Que signifie « une vision incarnée de la mission de l’entreprise » ? C’était le thème de cette matinale.
Depuis près de 35 ans, Nutriset est 100% dédiée à la recherche, la production et la mise à disposition de solutions nutritionnelles allant du traitement à la prévention de la malnutrition pour les populations vulnérables. L’objectif de cette entreprise familiale basée en France (Normandie), et qui a développé un réseau de producteurs dans les pays souffrant de malnutrition, est de fournir aux populations sensibles et aux acteurs humanitaires des produits nutritionnels efficaces. Nutriset, qui réalise un Chiffre d’affaires de l’ordre de 114M€ et embauche 204 salariés, a développé un modèle d’entreprise responsable et tient une place à part dans le monde de l’aide humanitaire.
Devant un comité restreint d’une quarantaine de personnes, Isabelle Lescanne a abordé la question de l’innovation dans la gouvernance, de « l’objet social étendu » et des engagements que cela implique.
C’est un des piliers de la loi Pacte. Parmi Les caractéristiques qui ont fait la force de l’entreprise il y a d’abord un objectif clair et constant celui de nourrir les enfants, ensuite il y a aussi une certaine indépendance financière qui nous a permis une autonomie de gouvernance et qui a rendu possible la mise en action de stratégie de long terme.
Cette vision long terme a amené le sujet de « l’objet social étendu » qui précède la « raison d’être ». Pour les actionnaires de Nutriset cela répondait à une problématique de pérennité de l’entreprise. Michel Lescanne, Président et fondateur du Groupe Nutriset, est un visionnaire, il suit ses convictions. Il s’est très tôt posé la question « comment créer les conditions pour que l’entreprise poursuive son mandat dans le long terme, ? ».
L’équipe de direction a trouvé une proposition de réponse auprès du centre de gestion scientifique de l’Ecole des Mines avec qui elle était déjà en contact sur des thématiques d’innovation.

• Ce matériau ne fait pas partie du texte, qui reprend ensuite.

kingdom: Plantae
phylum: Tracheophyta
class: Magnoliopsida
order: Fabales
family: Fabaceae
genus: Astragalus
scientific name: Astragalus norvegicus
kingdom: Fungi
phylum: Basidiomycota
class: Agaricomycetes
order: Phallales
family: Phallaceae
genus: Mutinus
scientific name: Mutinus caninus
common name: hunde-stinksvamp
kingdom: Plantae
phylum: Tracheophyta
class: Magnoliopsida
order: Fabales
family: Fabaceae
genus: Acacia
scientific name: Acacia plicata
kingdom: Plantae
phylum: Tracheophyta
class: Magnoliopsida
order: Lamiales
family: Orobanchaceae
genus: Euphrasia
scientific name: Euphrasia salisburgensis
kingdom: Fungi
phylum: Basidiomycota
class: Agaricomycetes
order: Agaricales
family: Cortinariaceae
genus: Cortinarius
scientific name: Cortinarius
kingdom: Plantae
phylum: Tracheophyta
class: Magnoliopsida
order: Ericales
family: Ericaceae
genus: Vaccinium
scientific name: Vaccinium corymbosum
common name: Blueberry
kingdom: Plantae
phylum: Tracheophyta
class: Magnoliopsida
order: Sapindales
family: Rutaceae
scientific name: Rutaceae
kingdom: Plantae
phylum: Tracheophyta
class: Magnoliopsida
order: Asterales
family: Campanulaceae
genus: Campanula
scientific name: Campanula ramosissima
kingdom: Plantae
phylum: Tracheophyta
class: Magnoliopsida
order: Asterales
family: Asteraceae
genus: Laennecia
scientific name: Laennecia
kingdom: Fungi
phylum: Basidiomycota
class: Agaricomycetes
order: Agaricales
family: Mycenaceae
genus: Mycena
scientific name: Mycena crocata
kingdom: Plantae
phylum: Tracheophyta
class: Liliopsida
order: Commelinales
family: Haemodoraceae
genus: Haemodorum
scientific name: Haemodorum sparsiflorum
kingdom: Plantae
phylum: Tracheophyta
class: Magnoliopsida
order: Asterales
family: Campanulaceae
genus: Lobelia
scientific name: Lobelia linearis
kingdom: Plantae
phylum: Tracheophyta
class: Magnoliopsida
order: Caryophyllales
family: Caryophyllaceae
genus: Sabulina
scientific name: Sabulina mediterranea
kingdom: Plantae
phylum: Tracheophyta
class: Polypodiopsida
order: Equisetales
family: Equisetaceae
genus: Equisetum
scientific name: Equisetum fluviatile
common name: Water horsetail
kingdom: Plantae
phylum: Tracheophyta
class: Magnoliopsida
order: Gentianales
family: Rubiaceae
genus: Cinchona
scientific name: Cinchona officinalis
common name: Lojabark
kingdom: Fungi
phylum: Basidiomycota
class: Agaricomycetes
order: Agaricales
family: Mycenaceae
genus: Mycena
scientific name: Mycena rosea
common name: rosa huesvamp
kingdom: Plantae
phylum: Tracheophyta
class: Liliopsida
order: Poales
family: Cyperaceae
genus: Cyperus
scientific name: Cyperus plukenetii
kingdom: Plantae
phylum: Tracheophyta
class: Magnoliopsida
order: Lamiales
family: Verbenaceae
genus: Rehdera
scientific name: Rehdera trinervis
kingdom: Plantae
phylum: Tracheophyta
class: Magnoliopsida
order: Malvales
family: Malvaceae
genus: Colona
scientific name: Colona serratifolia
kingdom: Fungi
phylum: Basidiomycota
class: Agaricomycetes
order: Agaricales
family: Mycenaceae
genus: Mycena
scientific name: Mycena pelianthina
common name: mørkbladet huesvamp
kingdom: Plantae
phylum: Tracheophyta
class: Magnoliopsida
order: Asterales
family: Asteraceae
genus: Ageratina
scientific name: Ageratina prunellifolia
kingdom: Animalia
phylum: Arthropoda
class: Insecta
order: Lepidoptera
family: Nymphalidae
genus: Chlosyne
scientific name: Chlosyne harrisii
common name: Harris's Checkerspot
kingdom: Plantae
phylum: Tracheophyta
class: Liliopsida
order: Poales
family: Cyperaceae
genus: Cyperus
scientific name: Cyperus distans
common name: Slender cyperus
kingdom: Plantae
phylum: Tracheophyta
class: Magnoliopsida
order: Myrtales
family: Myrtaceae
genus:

Ainsi l’école avait tracé les lignes d’un projet « d’entreprise à mission » dont un des premiers livrables a été l’ouvrage d’Armand Hatchuel et de Blanche Ségrestin « à qui appartient l’entreprise » ? L’objet social étendu répond à la question « quelle est la finalité de l’entreprise ? ». Si on est capable de formuler ce pour quoi on existe, alors cela guide les dirigeants dans leur prise de décision. En synthèse, définir bien son métier, c’est aussi un moyen de réconcilier les attentes des parties prenantes et constituantes.
Cette démarche a été menée juste avant la transmission du relai à la jeune génération puisque c’est la fille de Michel Lescanne, Adeline Lescanne, qui a repris la direction opérationnelle de la société aux côtés de son père président.
En 2015, les statuts de l’entreprise ont donc été modifiés un objet social étendu a été introduit sous la forme d’un article « bis » de l’objet social, il a également été introduit un article relatif à la constitution d’une commission spéciale. L’objet social étendu vient affirmer le mandat de NUTRISET sous la forme suivante : « apporter des solutions efficaces aux problématiques de nutrition et malnutrition ». Cet OSE exprime le pourquoi, qui est complété par 9 engagements qui d’une certaine façon exprime le « comment ». L’OSE est donc un engagement qui implique l’ensemble du collectif que représente l’entreprise. L’OSE est vécu par les actionnaires comme une façon de s’assurer de bonne cohérence entre les valeurs fondatrices de l’entreprise et la façon dont les dirigeants la conduiront. Ainsi « nous pouvons avoir des changements de dirigeants, avoir un DG hors-famille, etc. mais à partir du moment où notre objet social est ainsi défini de façon statutaire, le cap sera tenu ».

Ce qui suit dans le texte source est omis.